= Historic Chattahoochee Commission =

State agency of alabama and georgia, US

The Historic Chattahoochee Commission (HCC), a state agency of both Alabama and Georgia, promotes heritage tourism, history education, and historic preservation in an eighteen county area in Alabama and Georgia marketed as the "Chattahoochee Trace." The region is centered on the lower Chattahoochee River where it forms the boundary between the states.

== History ==
Originally organized in 1970, in 1978 the Georgia General Assembly and the Alabama Legislature passed identical legislation to establish an interstate compact for the operation of the Commission. Final approval of the compact came in October of that year when the same bill cleared the U.S. Congress and President Jimmy Carter signed it into law. The organization maintains offices in Eufaula, Alabama and LaGrange, Georgia.

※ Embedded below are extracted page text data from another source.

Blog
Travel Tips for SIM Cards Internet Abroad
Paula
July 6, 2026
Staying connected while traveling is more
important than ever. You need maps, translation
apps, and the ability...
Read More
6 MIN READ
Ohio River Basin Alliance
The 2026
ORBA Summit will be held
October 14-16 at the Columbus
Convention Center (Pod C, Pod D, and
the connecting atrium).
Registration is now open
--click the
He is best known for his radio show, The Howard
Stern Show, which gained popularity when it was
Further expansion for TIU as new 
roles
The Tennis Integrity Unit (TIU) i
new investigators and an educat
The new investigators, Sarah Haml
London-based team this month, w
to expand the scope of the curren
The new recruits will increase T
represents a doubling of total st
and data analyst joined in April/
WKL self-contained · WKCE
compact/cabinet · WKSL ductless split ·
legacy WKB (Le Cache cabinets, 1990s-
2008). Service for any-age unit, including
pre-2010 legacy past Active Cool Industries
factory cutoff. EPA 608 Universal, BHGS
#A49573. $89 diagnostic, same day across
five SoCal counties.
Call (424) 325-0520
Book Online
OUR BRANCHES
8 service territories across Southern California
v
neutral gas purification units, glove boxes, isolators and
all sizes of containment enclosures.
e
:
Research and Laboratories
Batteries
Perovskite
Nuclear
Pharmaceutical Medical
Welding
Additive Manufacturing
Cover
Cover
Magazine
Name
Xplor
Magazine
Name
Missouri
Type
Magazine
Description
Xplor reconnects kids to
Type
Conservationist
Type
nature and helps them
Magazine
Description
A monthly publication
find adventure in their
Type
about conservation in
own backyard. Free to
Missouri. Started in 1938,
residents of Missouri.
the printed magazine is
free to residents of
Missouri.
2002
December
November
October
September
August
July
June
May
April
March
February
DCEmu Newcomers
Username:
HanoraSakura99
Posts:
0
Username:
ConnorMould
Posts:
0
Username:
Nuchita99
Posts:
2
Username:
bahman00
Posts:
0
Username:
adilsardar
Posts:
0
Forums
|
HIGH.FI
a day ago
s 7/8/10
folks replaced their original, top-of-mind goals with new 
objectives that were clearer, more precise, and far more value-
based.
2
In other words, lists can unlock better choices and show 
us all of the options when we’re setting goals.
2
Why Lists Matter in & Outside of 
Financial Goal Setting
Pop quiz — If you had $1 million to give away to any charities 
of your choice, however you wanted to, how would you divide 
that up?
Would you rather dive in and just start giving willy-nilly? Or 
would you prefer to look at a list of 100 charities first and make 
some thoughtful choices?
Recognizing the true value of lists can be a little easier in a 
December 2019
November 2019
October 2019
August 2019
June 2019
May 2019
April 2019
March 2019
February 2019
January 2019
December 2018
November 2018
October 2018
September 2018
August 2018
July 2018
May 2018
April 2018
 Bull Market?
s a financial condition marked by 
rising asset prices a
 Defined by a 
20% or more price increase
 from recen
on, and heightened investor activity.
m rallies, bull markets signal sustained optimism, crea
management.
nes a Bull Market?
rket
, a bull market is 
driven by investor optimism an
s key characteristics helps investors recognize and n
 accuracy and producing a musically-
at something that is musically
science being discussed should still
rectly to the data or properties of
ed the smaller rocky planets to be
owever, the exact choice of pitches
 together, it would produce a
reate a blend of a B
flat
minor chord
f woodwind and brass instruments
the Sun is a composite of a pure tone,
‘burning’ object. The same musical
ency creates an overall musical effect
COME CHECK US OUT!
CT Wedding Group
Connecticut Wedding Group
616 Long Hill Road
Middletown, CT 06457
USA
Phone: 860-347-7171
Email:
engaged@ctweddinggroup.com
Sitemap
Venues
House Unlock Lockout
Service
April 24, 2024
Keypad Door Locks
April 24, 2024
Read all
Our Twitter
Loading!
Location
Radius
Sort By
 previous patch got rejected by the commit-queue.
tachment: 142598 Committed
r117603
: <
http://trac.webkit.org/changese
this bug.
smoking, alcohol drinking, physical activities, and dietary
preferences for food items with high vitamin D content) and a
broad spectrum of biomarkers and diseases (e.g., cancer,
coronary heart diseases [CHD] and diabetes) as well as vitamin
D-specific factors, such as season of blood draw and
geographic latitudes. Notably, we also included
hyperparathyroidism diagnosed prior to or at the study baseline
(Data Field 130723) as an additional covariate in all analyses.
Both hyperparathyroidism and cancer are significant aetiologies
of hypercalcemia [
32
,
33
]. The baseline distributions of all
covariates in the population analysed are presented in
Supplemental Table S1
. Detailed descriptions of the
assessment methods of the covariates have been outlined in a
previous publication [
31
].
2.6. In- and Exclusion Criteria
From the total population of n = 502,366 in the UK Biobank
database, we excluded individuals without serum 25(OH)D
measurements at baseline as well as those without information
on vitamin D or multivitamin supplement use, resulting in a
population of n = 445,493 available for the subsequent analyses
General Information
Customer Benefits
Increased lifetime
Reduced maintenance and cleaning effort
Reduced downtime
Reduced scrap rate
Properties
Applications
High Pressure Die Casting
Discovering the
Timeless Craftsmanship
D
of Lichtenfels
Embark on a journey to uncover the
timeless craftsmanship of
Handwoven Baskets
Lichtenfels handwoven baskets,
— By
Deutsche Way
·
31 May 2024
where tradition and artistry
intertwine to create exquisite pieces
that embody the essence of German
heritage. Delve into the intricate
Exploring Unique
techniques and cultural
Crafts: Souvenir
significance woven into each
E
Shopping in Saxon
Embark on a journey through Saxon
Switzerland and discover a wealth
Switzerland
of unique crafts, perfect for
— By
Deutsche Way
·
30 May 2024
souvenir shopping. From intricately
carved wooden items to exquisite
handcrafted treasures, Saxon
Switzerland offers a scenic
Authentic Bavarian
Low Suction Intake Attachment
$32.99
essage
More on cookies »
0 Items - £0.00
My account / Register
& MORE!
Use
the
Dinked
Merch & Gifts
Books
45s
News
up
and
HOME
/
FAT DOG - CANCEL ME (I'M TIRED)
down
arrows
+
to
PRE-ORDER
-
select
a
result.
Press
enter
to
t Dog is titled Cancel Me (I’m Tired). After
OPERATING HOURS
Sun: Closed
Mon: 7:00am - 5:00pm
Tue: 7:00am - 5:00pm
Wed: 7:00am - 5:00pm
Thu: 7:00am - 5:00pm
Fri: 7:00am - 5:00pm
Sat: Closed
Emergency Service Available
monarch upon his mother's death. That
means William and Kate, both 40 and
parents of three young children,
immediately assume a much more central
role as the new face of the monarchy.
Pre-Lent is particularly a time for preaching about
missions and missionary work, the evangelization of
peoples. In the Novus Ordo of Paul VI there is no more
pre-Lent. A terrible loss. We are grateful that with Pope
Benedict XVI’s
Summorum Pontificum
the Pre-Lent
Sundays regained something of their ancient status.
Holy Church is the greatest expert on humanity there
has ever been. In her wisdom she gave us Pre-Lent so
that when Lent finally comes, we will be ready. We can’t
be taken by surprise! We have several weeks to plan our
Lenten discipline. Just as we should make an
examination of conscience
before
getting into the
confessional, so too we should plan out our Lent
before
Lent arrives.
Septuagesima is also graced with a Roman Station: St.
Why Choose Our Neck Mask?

Alabama counties include Barbour, Chambers, Dale, Henry, Houston, Lee, and Russell; Georgia counties include Chattahoochee, Clay, Decatur, Early, Harris, Muscogee, Quitman, Randolph, Seminole, Stewart, and Troup.

Presently the Commission is funded by both Alabama and Georgia. The HCC is the only tourism/preservation agency in the nation with official authority to cross state lines to pursue goals common to all counties involved.

== Events ==
The HCC's numerous programs and projects educate residents and visitors about the unique cultural and natural heritage of the Chattahoochee Trace region and stimulate economic development through tourism. Activities include:

- Grants – providing financial support to a range of innovative public history, education, publishing, tourism, and preservation projects
- Scholarship, Publication and Education – the HCC has published over 30 books on regional history, has sponsored folklife and agritourism research projects, and produced a Heritage Education Unit for use in local schools
- Historical Markers and Historic Site Interpretation – the HCC has erected over 300 historical markers commemorating important people, places, and events in regional history, and guided the creation of the renowned Chattahoochee Indian Heritage Center. It also operates the Hart House, a ca. 1850 home that serves as its Alabama office, as a house museum.
- Heritage Tourism Advocacy – the HCC annually distributes thousands of brochures throughout the Southeast and nation promoting the attractions of the Chattahoochee Trace region of Georgia and Alabama, publishes a monthly calendar of events, and has sponsored familiarization tours for travel writers to bring national attention to the area
- Community Service – the HCC is a partner in several praiseworthy charitable and community development initiatives

== Dissolution ==
The HCC ceased to exist in 2018. After failure to receive annual appropriations from the State of Alabama for eight fiscal years, the HCC’s board of directors voted to dissolve the organization.